Take Tigist for example. She is a beautiful 17-year-old who tried to abort her baby with a stick. She came to the hospital in acute distress. The stick had perforated her uterus and bowel and the midwife delivered a preemie baby and the stick. There was nothing to do but to perform a complete hysterectomy. Amazingly, the premature baby was okay. He is one month old now and doing well, but Tigist wants to finish her schooling and is not ready to settle down and take care of her baby. She wanted to leave the baby at the hospital, but was encouraged to take the child home and try parenting simply because there was no place for the baby nor was there anyone at the hospital who could care for him. We walked to her house (which was an adventure all in itself … it was remote and down an extremely steep, rocky path) and ducked in the doorway of her mud hut. We found Tigist and the baby and they both looked quite well. The baby’s cheeks were full and he was alert and looking all around. We visited for a time and Tigist reiterated her dream of finishing school and once again asked that someone else raise her baby boy. We set an appointment to come to the hospital that evening to meet with the interpreter and social worker to begin the necessary paperwork.
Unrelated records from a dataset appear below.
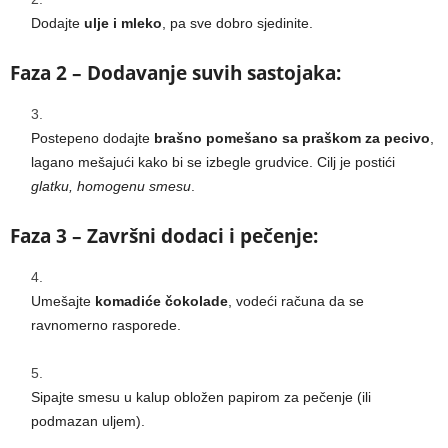
Dodajte
ulje i mleko
, pa sve dobro sjedinite.
Faza 2 – Dodavanje suvih sastojaka:
Postepeno dodajte
brašno pomešano sa praškom za pecivo
,
lagano mešajući kako bi se izbegle grudvice. Cilj je postići
glatku, homogenu smesu
.
Faza 3 – Završni dodaci i pečenje:
Umešajte
komadiće čokolade
, vodeći računa da se
ravnomerno rasporede.
Sipajte smesu u kalup obložen papirom za pečenje (ili
podmazan uljem).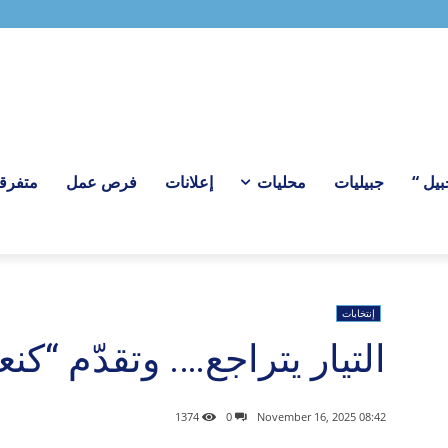
ل “
جبيليات
محليات
إعلانات
فرص عمل
متفرق
إنتخابات
التيار يتراجع…. وتقدّم “كن
1374
0
08:42 2025 ,November 16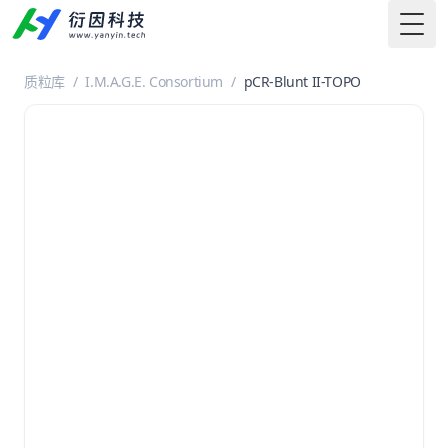
Togg
质粒库
/
I.M.A.G.E. Consortium
/
pCR-Blunt II-TOPO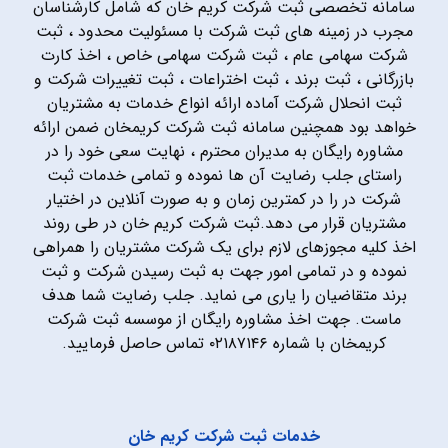
سامانه تخصصی ثبت شرکت کریم خان که شامل کارشناسان
مجرب در زمینه های ثبت شرکت با مسئولیت محدود ، ثبت
شرکت سهامی عام ، ثبت شرکت سهامی خاص ، اخذ کارت
بازرگانی ، ثبت برند ، ثبت اختراعات ، ثبت تغییرات شرکت و
ثبت انحلال شرکت آماده ارائه انواع خدمات به مشتریان
خواهد بود همچنین سامانه ثبت شرکت کریمخان ضمن ارائه
مشاوره رایگان به مدیران محترم ، نهایت سعی خود را در
راستای جلب رضایت آن ها نموده و تمامی خدمات ثبت
شرکت در را در کمترین زمان و به صورت آنلاین در اختیار
مشتریان قرار می دهد.ثبت شرکت کریم خان در طی روند
اخذ کلیه مجوزهای لازم برای یک شرکت مشتریان را همراهی
نموده و در تمامی امور جهت به ثبت رسیدن شرکت و ثبت
برند متقاضیان را یاری می نماید. جلب رضایت شما هدف
ماست. جهت اخذ مشاوره رایگان از موسسه ثبت شرکت
کریمخان با شماره ۰۲۱۸۷۱۴۶ تماس حاصل فرمایید.
خدمات ثبت شرکت کریم خان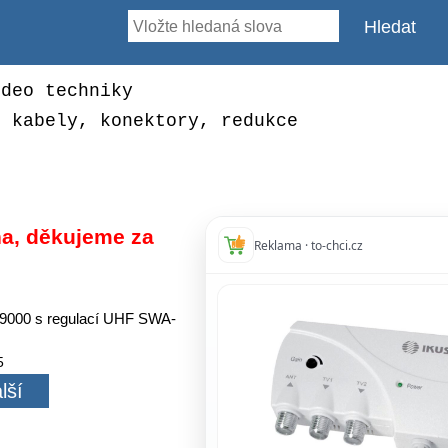
ideo techniky
, kabely, konektory, redukce
a, děkujeme za
Reklama · to-chci.cz
A9000 s regulací UHF SWA-
5
lší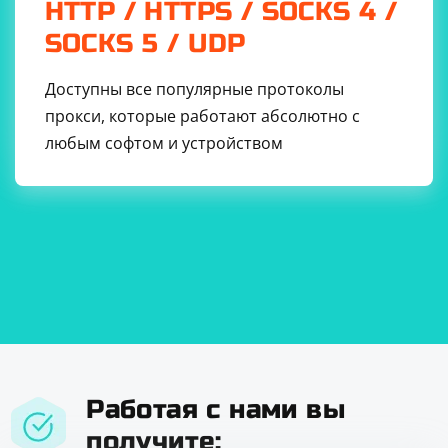
HTTP / HTTPS / SOCKS 4 /
SOCKS 5 / UDP
Доступны все популярные протоколы
прокси, которые работают абсолютно с
любым софтом и устройством
Работая с нами вы
получите: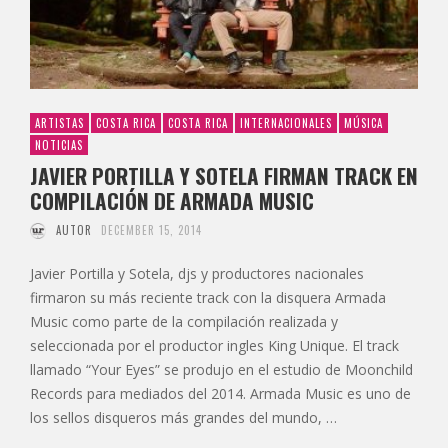
ARTISTAS
COSTA RICA
COSTA RICA
INTERNACIONALES
MÚSICA
NOTICIAS
JAVIER PORTILLA Y SOTELA FIRMAN TRACK EN
COMPILACIÓN DE ARMADA MUSIC
AUTOR
DECEMBER 15, 2014
Javier Portilla y Sotela, djs y productores nacionales
firmaron su más reciente track con la disquera Armada
Music como parte de la compilación realizada y
seleccionada por el productor ingles King Unique. El track
llamado “Your Eyes” se produjo en el estudio de Moonchild
Records para mediados del 2014. Armada Music es uno de
los sellos disqueros más grandes del mundo, …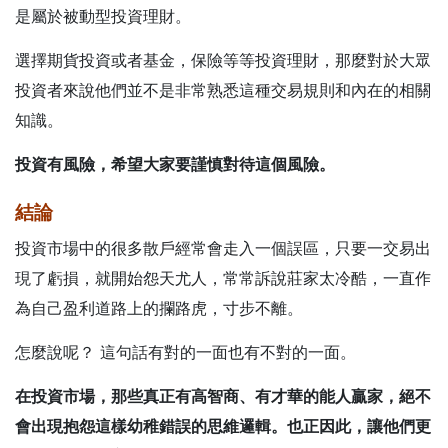
是屬於被動型投資理財。
選擇期貨投資或者基金，保險等等投資理財，那麼對於大眾
投資者來說他們並不是非常熟悉這種交易規則和內在的相關
知識。
投資有風險，希望大家要謹慎對待這個風險。
結論
投資市場中的很多散戶經常會走入一個誤區，只要一交易出
現了虧損，就開始怨天尤人，常常訴說莊家太冷酷，一直作
為自己盈利道路上的攔路虎，寸步不離。
怎麼說呢？ 這句話有對的一面也有不對的一面。
在投資市場，那些真正有高智商、有才華的能人贏家，絕不
會出現抱怨這樣幼稚錯誤的思維邏輯。
也正因此，讓他們更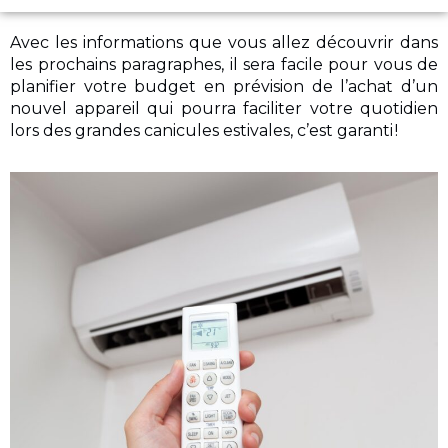
Avec les informations que vous allez découvrir dans
les prochains paragraphes, il sera facile pour vous de
planifier votre budget en prévision de l’achat d’un
nouvel appareil qui pourra faciliter votre quotidien
lors des grandes canicules estivales, c’est garanti !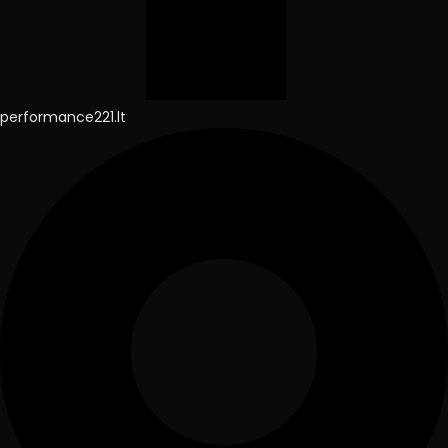
performance221.lt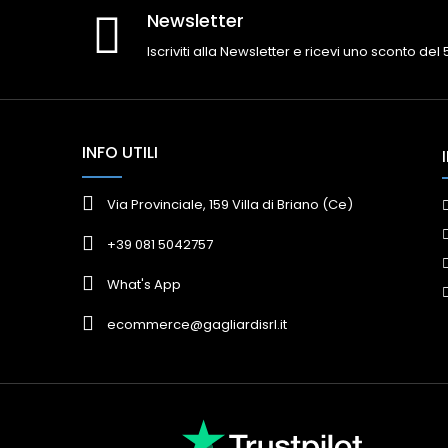
Newsletter
Iscriviti alla Newsletter e ricevi uno sconto del
INFO UTILI
Via Provinciale, 159 Villa di Briano (Ce)
+39 081 5042757
What's App
ecommerce@gagliardisrl.it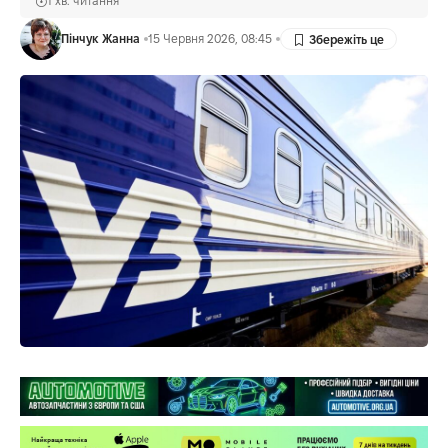
1 хв. читання
Пінчук Жанна
15 Червня 2026, 08:45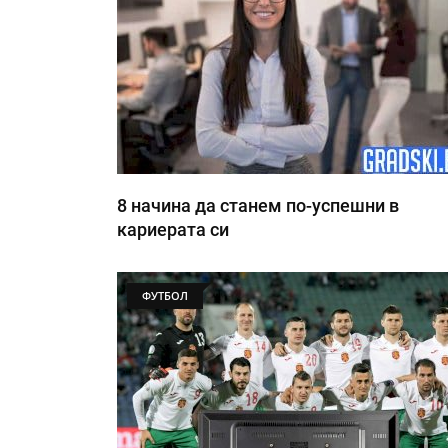
8 начина да станем по-успешни в
кариерата си
ФУТБОЛ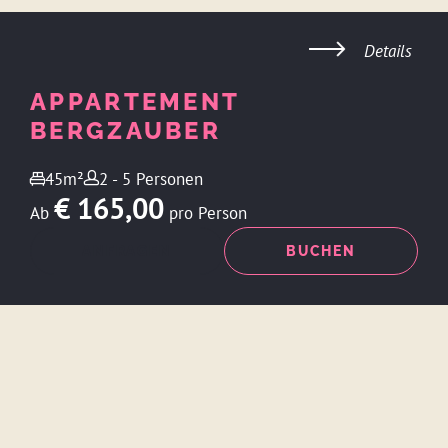
Details
APPARTEMENT
BERGZAUBER
45m²
2 - 5 Personen
€ 165,00
Ab
pro Person
ANFRAGEN
BUCHEN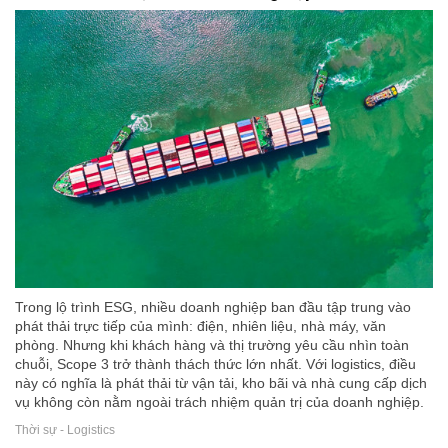
Trong lộ trình ESG, nhiều doanh nghiệp ban đầu tập trung vào
phát thải trực tiếp của mình: điện, nhiên liệu, nhà máy, văn
phòng. Nhưng khi khách hàng và thị trường yêu cầu nhìn toàn
chuỗi, Scope 3 trở thành thách thức lớn nhất. Với logistics, điều
này có nghĩa là phát thải từ vận tải, kho bãi và nhà cung cấp dịch
vụ không còn nằm ngoài trách nhiệm quản trị của doanh nghiệp.
Thời sự - Logistics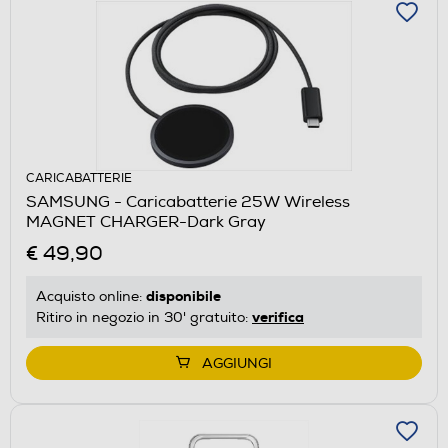
CARICABATTERIE
SAMSUNG - Caricabatterie 25W Wireless
MAGNET CHARGER-Dark Gray
€ 49,90
disponibile
Acquisto online:
verifica
Ritiro in negozio in 30' gratuito:
AGGIUNGI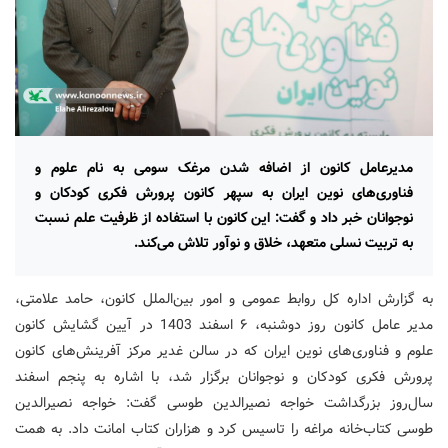
مدیرعامل کانون از اضافه شدن مرغک سومی به نام علوم و
فناوری‌های نوین ایران به سپهر کانون پرورش فکری کودکان و
نوجوانان خبر داد و گفت: این کانون با استفاده از ظرفیت علم نسبت
به تربیت نسلی متعهد، خلاق و نوآور تلاش می‌کند.
به گزارش اداره کل روابط عمومی و امور بین‌الملل کانون، حامد علامتی،
مدیر عامل کانون روز دوشنبه، ۶ اسفند 1403 در آیین گشایش کانون
علوم و فناوری‌های نوین ایران که در سالن غدیر مرکز آفرینش‌های کانون
پرورش فکری کودکان و نوجوانان برگزار شد، با اشاره به پنجم اسفند
سال‌روز بزرگداشت خواجه نصیرالدین طوسی گفت: خواجه نصیرالدین
طوسی کتاب‌خانه مراغه را تاسیس کرد و هزاران کتاب امانت داد. به همت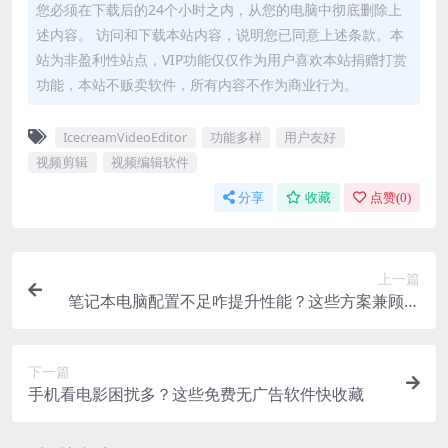
您必须在下载后的24个小时之内，从您的电脑中彻底删除上
述内容。 访问和下载本站内容，说明您已同意上述条款。本
站为非盈利性站点，VIP功能仅仅作为用户喜欢本站捐赠打赏
功能，本站不贩卖软件，所有内容不作为商业行为。
IcecreamVideoEditor
功能多样
用户友好
视频剪辑
视频编辑软件
分享
收藏
点赞(
0
)
上一篇
笔记本电脑配置不足咋提升性能？这些方案兼顾成
本与效果
下一篇
手机看电影困扰多？这些免费无广告软件快收藏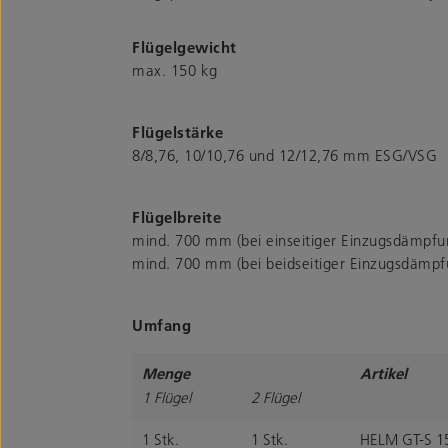
Flügelgewicht
max. 150 kg
Flügelstärke
8/8,76, 10/10,76 und 12/12,76 mm ESG/VSG
Flügelbreite
mind. 700 mm (bei einseitiger Einzugsdämpfu
mind. 700 mm (bei beidseitiger Einzugsdämpf
Umfang
Menge
Artikel
1 Flügel
2 Flügel
1 Stk.
1 Stk.
HELM GT-S 15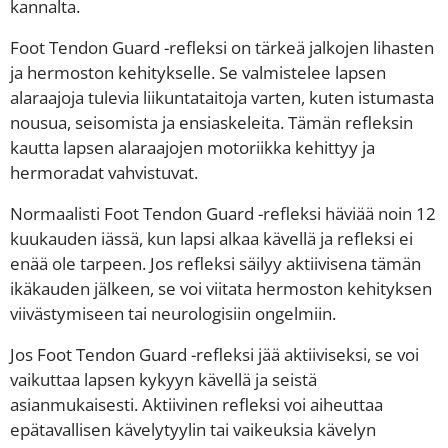
kannalta.
Foot Tendon Guard -refleksi on tärkeä jalkojen lihasten
ja hermoston kehitykselle. Se valmistelee lapsen
alaraajoja tulevia liikuntataitoja varten, kuten istumasta
nousua, seisomista ja ensiaskeleita. Tämän refleksin
kautta lapsen alaraajojen motoriikka kehittyy ja
hermoradat vahvistuvat.
Normaalisti Foot Tendon Guard -refleksi häviää noin 12
kuukauden iässä, kun lapsi alkaa kävellä ja refleksi ei
enää ole tarpeen. Jos refleksi säilyy aktiivisena tämän
ikäkauden jälkeen, se voi viitata hermoston kehityksen
viivästymiseen tai neurologisiin ongelmiin.
Jos Foot Tendon Guard -refleksi jää aktiiviseksi, se voi
vaikuttaa lapsen kykyyn kävellä ja seistä
asianmukaisesti. Aktiivinen refleksi voi aiheuttaa
epätavallisen kävelytyylin tai vaikeuksia kävelyn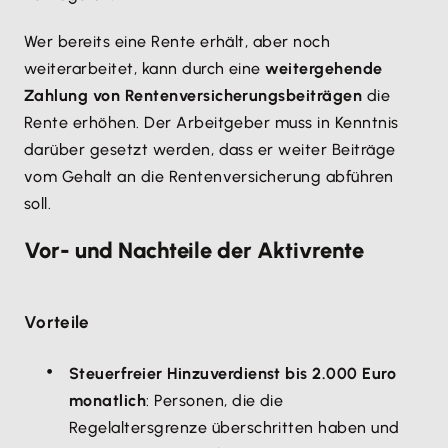
Wer bereits eine Rente erhält, aber noch
weiterarbeitet, kann durch eine
weitergehende
Zahlung von Rentenversicherungsbeiträgen
die
Rente erhöhen. Der Arbeitgeber muss in Kenntnis
darüber gesetzt werden, dass er weiter Beiträge
vom Gehalt an die Rentenversicherung abführen
soll.
Vor- und Nachteile der Aktivrente
Vorteile
Steuerfreier Hinzuverdienst bis 2.000 Euro
monatlich
: Personen, die die
Regelaltersgrenze überschritten haben und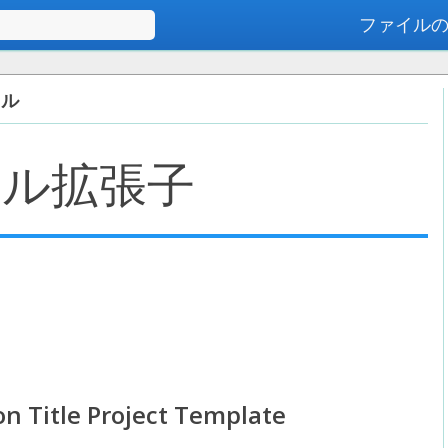
ファイル
高度な検索
イル
イル拡張子
n Title Project Template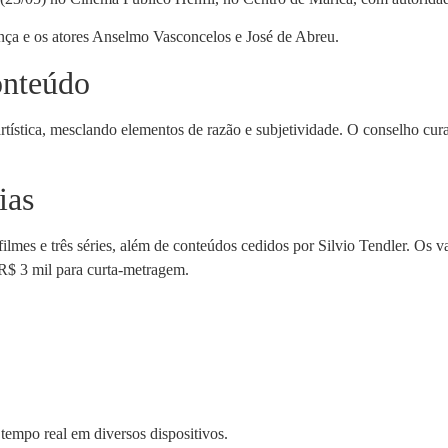
nça e os atores Anselmo Vasconcelos e José de Abreu.
onteúdo
tística, mesclando elementos de razão e subjetividade. O conselho cura
ias
filmes e três séries, além de conteúdos cedidos por Silvio Tendler. Os 
R$ 3 mil para curta-metragem.
 tempo real em diversos dispositivos.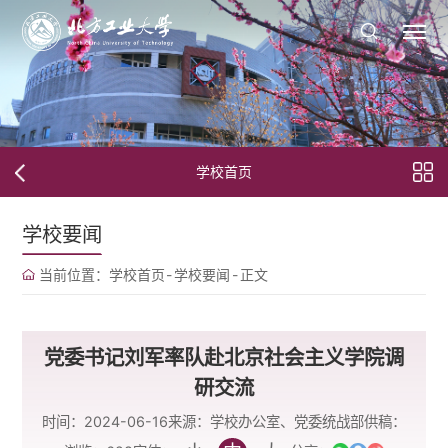
学校首页
学校要闻
当前位置：
学校首页
-
学校要闻
-
正文
党委书记刘军率队赴北京社会主义学院调
研交流
时间：2024-06-16
来源：学校办公室、党委统战部
供稿：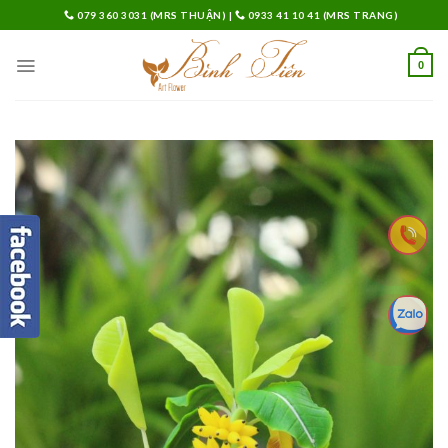
Skip
079 360 3031 (MRS THUẬN)
|
0933 41 10 41 (MRS TRANG)
to
content
0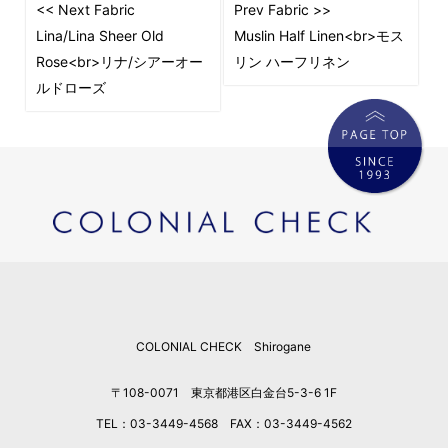
<< Next Fabric
Prev Fabric >>
Lina/Lina Sheer Old
Muslin Half Linen<br>モス
Rose<br>リナ/シアーオー
リン ハーフリネン
ルドローズ
COLONIAL CHECK Shirogane
〒108-0071 東京都港区白金台5-3-6 1F
TEL：03-3449-4568 FAX：03-3449-4562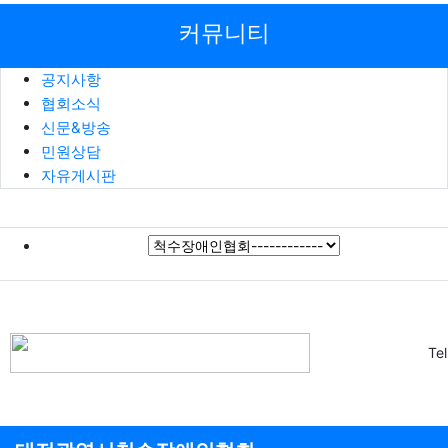
커뮤니티
공지사항
협회소식
신문&방송
민원상담
자유게시판
Te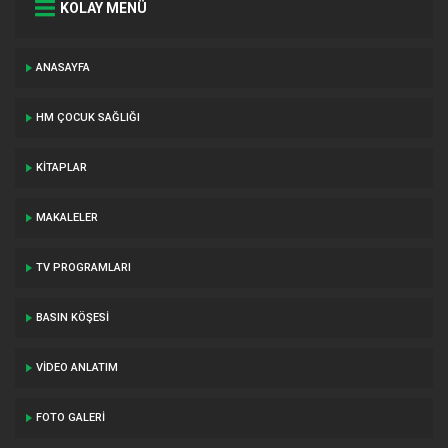
KOLAY MENÜ
ANASAYFA
HM ÇOCUK SAĞLIĞI
KITAPLAR
MAKALELER
TV PROGRAMLARI
BASIN KÖŞESI
VIDEO ANLATIM
FOTO GALERI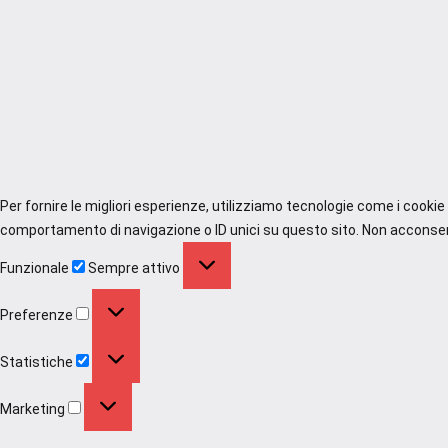
Per fornire le migliori esperienze, utilizziamo tecnologie come i cooki
comportamento di navigazione o ID unici su questo sito. Non acconsenti
Funzionale
Funzionale
Sempre attivo
Preferenze
Preferenze
Statistiche
Statistiche
Marketing
Marketing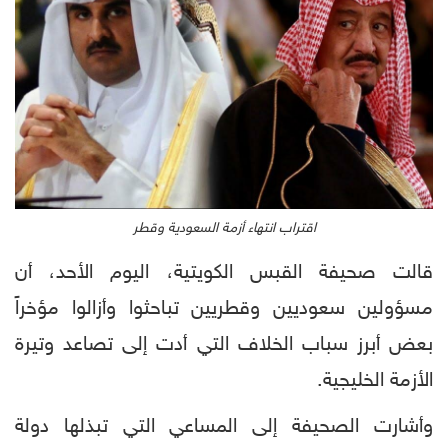
اقتراب انتهاء أزمة السعودية وقطر
قالت صحيفة القبس الكويتية، اليوم الأحد، أن
مسؤولين سعوديين وقطريين تباحثوا وأزالوا مؤخراً
بعض أبرز سباب الخلاف التي أدت إلى تصاعد وتيرة
الأزمة الخليجية.
وأشارت الصحيفة إلى المساعي التي تبذلها دولة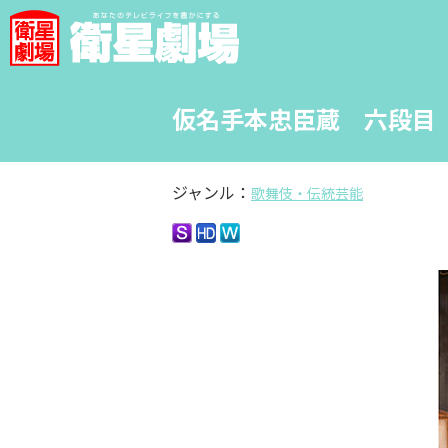
仮名手本忠臣蔵 六段目
ジャンル：
歌舞伎・伝統芸能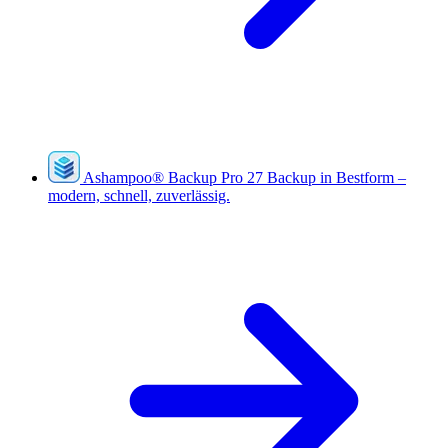
Ashampoo
®
Backup Pro 27
Backup in Bestform –
modern, schnell, zuverlässig.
In all of Gimbie area there is no one working with children or pregnant unmarried women. The need is acute, and before we left we accepted two babies and a little 7-year-old darling girl into our program, hired a social worker who is also a nurse and left instructions to find a building with painted walls, a cement floor and with running water and electricity that we can rent for a drop-in center for children age five and under. We know there could be, and probably will be, a flood of babies. For now, we will keep the babies/children at our Gimbie center and then transfer them to our established orphanage in Nazaret (Adama). The Adventist Hospital has offered to build an orphanage for us on their hospital property and perhaps even a place to care for pregnant women. We were amazed at how many doors were open for ministry and how enthusiastic the hospital staff was to have us partner with them in this vital service. One afternoon I gave a training to some of the hospital staff about adoption and we wrote policies and procedures for the hospital so they could know exactly the steps to take when a baby needed services. The Social Affairs office was contacted (which loosely might be the equivalent to our country’s Department of Social and Health Services) and they were ecstatic to have us come and help. We also contacted the police chief and received a very warm, helpful welcome from him and his staff.

Yesterday Mark, Abebe and I left Gimbie amazed and a little overwhelmed at what transpired in just 24 hours! Gimbie is so remote that it seems the government and most everybody else has forgotten about them. We found a warm, delightful society and a hospital who is delivering up to 160 babies a month …. and they only get the traumatic cases as most babies are delivered naturally at home! Scott gave us a tour of the hospital and when we stopped by the delivery room, Scott pointed to a tiny cardboard box by the door. It contained a dead baby. He said they bury from 2 to 4 babies a day. Mothers labor at home far too long before coming in, and many times their babies have already died or die shortly after delivery. They are going out into the villages to give training to the women about delivery and encouraging them with coupons to pay for medical care so they will come to the hospital much, much earlier when they have trouble.

I must get ready for the day. Once again, we have much to do here in Addis this morning and will travel back to Nazaret this afternoon. I slept like a log last night after three exhausting days going to and coming from Gimbie. I marvel at God’s hand in all this and timing of our coming. My worry is we won’t have enough families to adopt all these precious little ones!